Ich hatte zusammen mit meiner Kollegin Nicole Bastian im Oktober 2011 ein Interview mit Baudoin Prot, dem damaligen Chef der BNP Paribas, der größten französischen Bank. Die Antworten wurden mehrfach überarbeitet und schließlich zurückgezogen. Angesichts der damals schwierigen Lage im Bankensektor wollte man sich nicht mehr äußern. Wir haben im Handelsblatt dann das Interview ohne Antworten veröffentlicht – stellvertretend für eine Geldelite, der es die Sprache verschlagen hatte.

Welche Themenschwerpunkte haben Sie am liebsten bearbeitet?
Die Abwechslung war das Schönste. Mit den Jahren kamen immer wieder neue Themen hoch, musste ich über unterschiedliche Krisen berichten. Es ging auch um verschiedene Finanzinstrumente, die ich ganz am Anfang begleitet habe, wie Optionsscheine vor mehr als 30 Jahren oder die ersten Schritte bei Zinstauschgeschäften, den Swaps. Am Ende hat mich das Investmentbanking am stärksten gefesselt, in Interviews mit den Topmanagern der Branche, die hauptsächlich aus den USA stammten, oder Highlights wie der Börsengang der Deutschen Telekom.

Was wünschen Sie sich am meisten von jungen Wirtschaftsjournalisten und -journalistinnen?
Die Frische, Neugier und Frechheit, die nötig sind, um sich mit der nötigen schreiberischen Qualität zu einem guten Journalisten zu entwickeln. Nur wer wirklich für den Beruf brennt, hat in schwierigen Zeiten eine Chance, später zu sagen: Ich bin gekommen, um zu bleiben.

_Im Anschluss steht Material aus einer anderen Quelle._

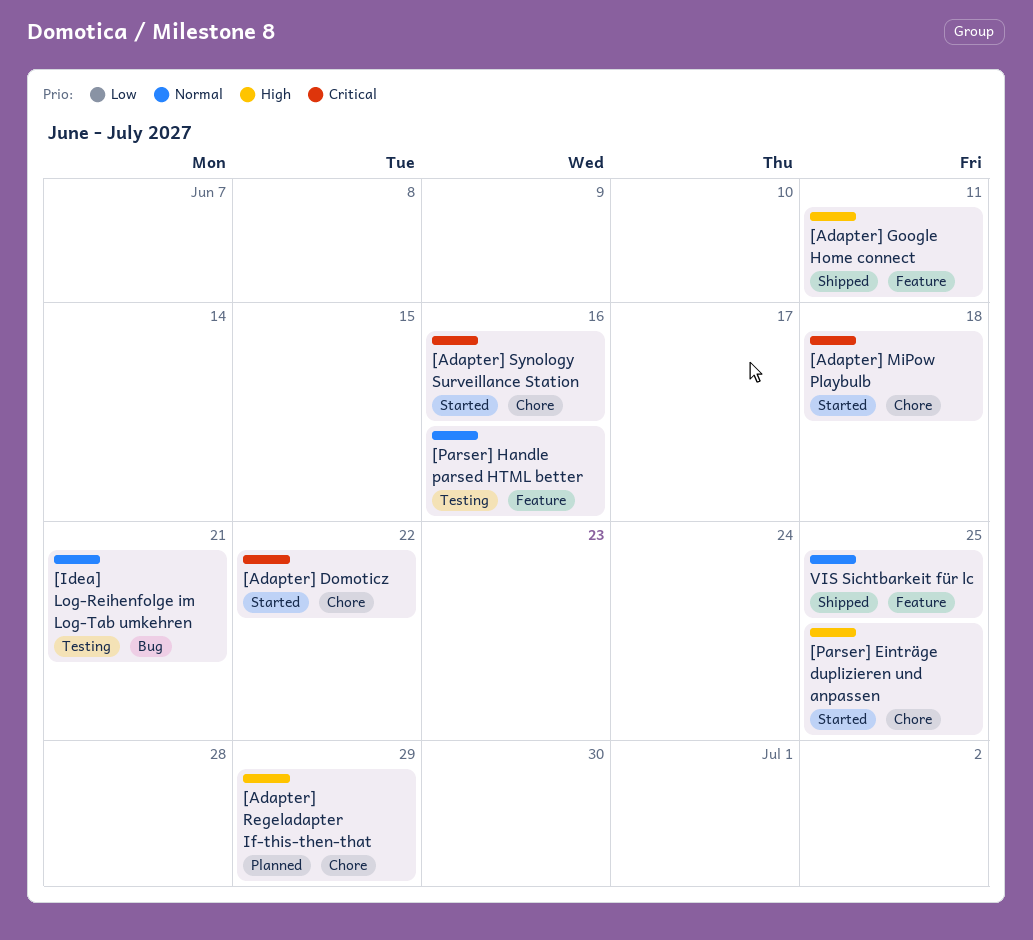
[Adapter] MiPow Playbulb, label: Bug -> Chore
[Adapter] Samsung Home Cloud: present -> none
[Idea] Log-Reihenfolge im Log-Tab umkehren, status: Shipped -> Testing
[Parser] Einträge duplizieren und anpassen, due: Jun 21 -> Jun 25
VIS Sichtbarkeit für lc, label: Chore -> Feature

Vor vielen Jahren waren die Medien die sogenannte vierte Macht im Staat. Heute werden Journalisten als Macher von Fakenews und als Lügenpresse verunglimpft. Wie ist es um die Macht der Medien bestellt?
Die Macht der klassischen Medien war schon einmal größer. Aber in Zeiten der sozialen Medien hat ihr Einfluss abgenommen. Derzeit vertrauen zu viele Menschen auf Blogs, Video-Botschaften und Twitter-News, die keinen vertrauenswürdigen Hintergrund haben. Doch ich bin überzeugt und hoffe, dass sich das wieder ändern wird. Mit verlässlichen Medien lässt sich am besten der Weg durch den Dschungel an Informationen finden. Dies wird sich auf Dauer durchsetzen.

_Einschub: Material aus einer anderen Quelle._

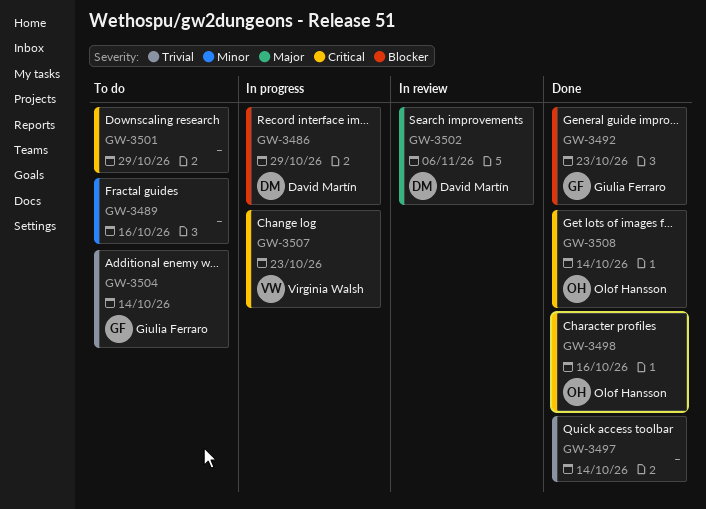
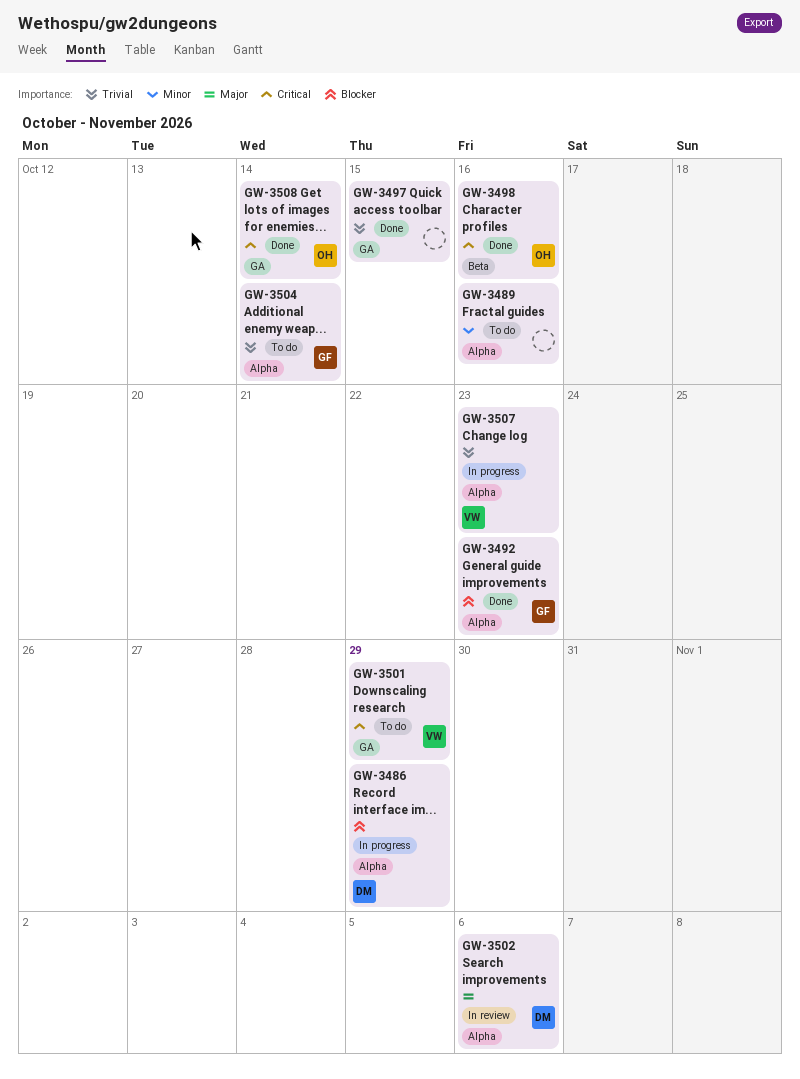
GW-3497, due: Oct 14 -> Oct 15
GW-3501, owner: none -> Virginia Walsh
GW-3507, priority: Critical -> Trivial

Es wird beklagt, dass viele Medienschaffende zunehmend objektive Berichterstattung und Meinung miteinander vermengen. Teilen Sie diese Ansicht?
Pauschale Vorwürfe sind immer schwer zu beantworten. Gewiss, gerade im Printbereich haben sich die Zeiten verändert. Zeitungen sind heute viel lesbarer geworden als früher. Teilweise würde ich sie als Magazin im Zeitungsformat bezeichnen. Das hat nicht nur Vorteile, da die Gefahr besteht, dass die Grenzen zwischen Fakt und Meinung verschwinden. Doch ich bin überzeugt, gute Medien (und davon gibt es viele) schaffen es trotz aller Schwierigkeiten, weiterhin qualitativ hochwertigen Journalismus zu bieten.

Vielen Dank für das Gespräch.
Das Interview führte der Deutsche Derivate Verband (DDV).